Беседа зашла в тупик. Скорбно качая сединами, Чачанидзе сказал:
— Как-кое гнилье пошло! Нет смелой личности, есть серая толпа. Бараны! Вам лишь бы корм. Что вам виллы, дворцы, прекрасные женщины, дорогие женщины! Труд и корм. Это все, что вам нужно.
— Дворцы? А барак не хоть? За колючей проволокой?
— Барак — для тебя, Миша. Все равно ты сорвешься рано или поздно. Потому что нутром бандит. Сорвешься и опять будешь срок тянуть. А я… Если не повезет— умру. Пусть умру! Что за жизнь без денег! Но если… О! У меня будет золото, деньги, виллы, все!
— Интересно, что ты будешь делать с женщинами, дедушка? — захохотал Саманюк. — Ладно, Леонтий, не психуй. Может, я съезжу с тобой на Кавказ, погреться на солнышке. А то и верно — тайга да тайга. У тебя там кто, па Кавказе?
— Никого. Жена умерла, как меня взяли. Сильно убивалась. Тетка еще была, старуха неграмотная. Не знаю, что с ней, известий не получал. Очень хотел бы знать. Ее дом был мой дом. Там я имел… как граф Монте-Кристо… Вино, старое выдержанное вино. Там одна была Валя… Валентина…
Саманюк удивился — голос старика дрожал.
— Русская? Кто такая?
— Тебе все равно, ты не поймешь…
— Ну пес с тобой. Говоришь, там у тебя золото осталось? И много? Да не бойся, мы здесь одни, никто не услышит. Напарники мои работают во вторую смену.
— Включи радио, Миша. Ишь, музыка… Вот так. Садись ближе. Слушай. Есть золото, не все при обыске нашли. Только то, что в доме было. В другом месте — осталось. Золото и… валюта. Доллары, Миша!

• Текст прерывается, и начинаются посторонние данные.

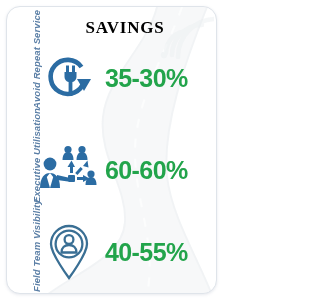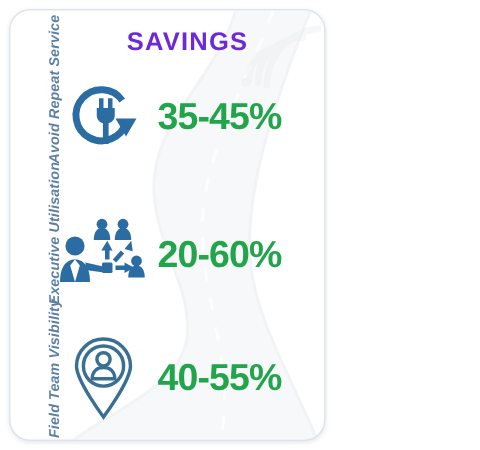--- a/index.html
+++ b/index.html
@@ -68,24 +68,24 @@
   #vlabel-1 { top: 196px; left: 16px; }
   #vlabel-2 { top: 285px; left: 16px; }
 
   
   #title {
     position: absolute;
     left: 30px;
     top: 11px;
     width: 176px;
     text-align: center;
-    font-family: Liberation Sans, sans-serif;
+    font-family: Liberation Serif, serif;
     font-size: 17px;
     font-weight: bold;
-    color: #6d28d9;
+    color: #000000;
     letter-spacing: 0.8px;
   }
 
   
   .row {
     position: absolute;
     left: 28px;
     width: 180px;
     height: 70px;
     display: flex;
@@ -155,21 +155,21 @@
           <path d="M 37.5 14 A 17 17 0 1 0 40 28.5" stroke-linecap="butt"></path>
         </g>
         <polygon points="33,26 47,26 40,38" fill="#2b6ca3"></polygon>
         <g fill="#2b6ca3">
           <path d="M 22 12.5 L 22 19.5 L 25 19.5 L 25 12.5 Z"></path>
           <path d="M 28 12.5 L 28 19.5 L 31 19.5 L 31 12.5 Z"></path>
           <path d="M 20.5 19 L 32.5 19 L 32.5 24 C 32.5 26.6 30.6 28.6 28.4 29.1 L 28.4 43 L 24.6 43 L 24.6 29.1 C 22.4 28.6 20.5 26.6 20.5 24 Z"></path>
         </g>
       </svg>
     </div>
-    <div class="pct">35-45%</div>
+    <div class="pct">35-30%</div>
   </div>
 
   <div class="row" id="row-1">
     <div class="icon-box">
       <svg width="62" height="52" viewBox="0 0 62 52">
         <g fill="#2b6ca3">
 
           <circle cx="12" cy="20" r="6.4"></circle>
           <path d="M 2 44 C 2 33.5 6.5 29 12 29 C 17.5 29 22 33.5 22 44 Z"></path>
 
@@ -192,21 +192,21 @@
           <polygon points="29.5,23 33.5,16.5 37,23"></polygon>
 
           <rect x="39.5" y="23" width="3" height="8" transform="rotate(42 41 27)"></rect>
           <polygon points="45,22 49.5,16.5 50.5,23.5"></polygon>
 
           <rect x="39" y="33" width="7" height="3"></rect>
           <polygon points="45,31 51.5,34.5 45,38"></polygon>
         </g>
       </svg>
     </div>
-    <div class="pct">20-60%</div>
+    <div class="pct">60-60%</div>
   </div>
 
   <div class="row" id="row-2">
     <div class="icon-box">
       <svg width="48" height="58" viewBox="0 0 48 58">
         <g fill="none" stroke="#3a6f94" stroke-width="2.3">
           <path d="M 24 55 C 24 55 6 31 6 21 A 18 18 0 0 1 42 21 C 42 31 24 55 24 55 Z"></path>
           <circle cx="24" cy="21" r="13.4"></circle>
           <circle cx="24" cy="16.5" r="4.4"></circle>
           <path d="M 16.5 29.5 C 16.5 24.3 19.9 22 24 22 C 28.1 22 31.5 24.3 31.5 29.5 Z"></path>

Я нарочно все признавал на суде, чтобы неясностей не было, чтобы еще копать не стали. Иностранный турист один… Тогда за границей унция золота стоила на черном рынке полста и больше долларов! Я не бандит — я коммерсант! С тем, что осталось, миллионы нажил бы где-нибудь в Европе! Только взять бы мое золото, мои доллары! И за рубеж! Ты молодой, сильный, ловкий, Миша! Помоги взять, помоги уйти! У меня нет сына — ты наследником будешь, ты!
Саманюк моргал, слушал, чмокал потухшей сигаретой. Сказал наконец:
— Вербовщик ты, Леонтий, первый класс. Ну тебя к дьяволу. Давай лучше чай пить. Чифирнем в пределах дозволенного под музыку советских композиторов, — подмигнул на приемник. — Так, говоришь, долларов У тебя навалом? Не довелось видеть доллары. А эти, как их… виллы, да? Навроде дачки, что ли?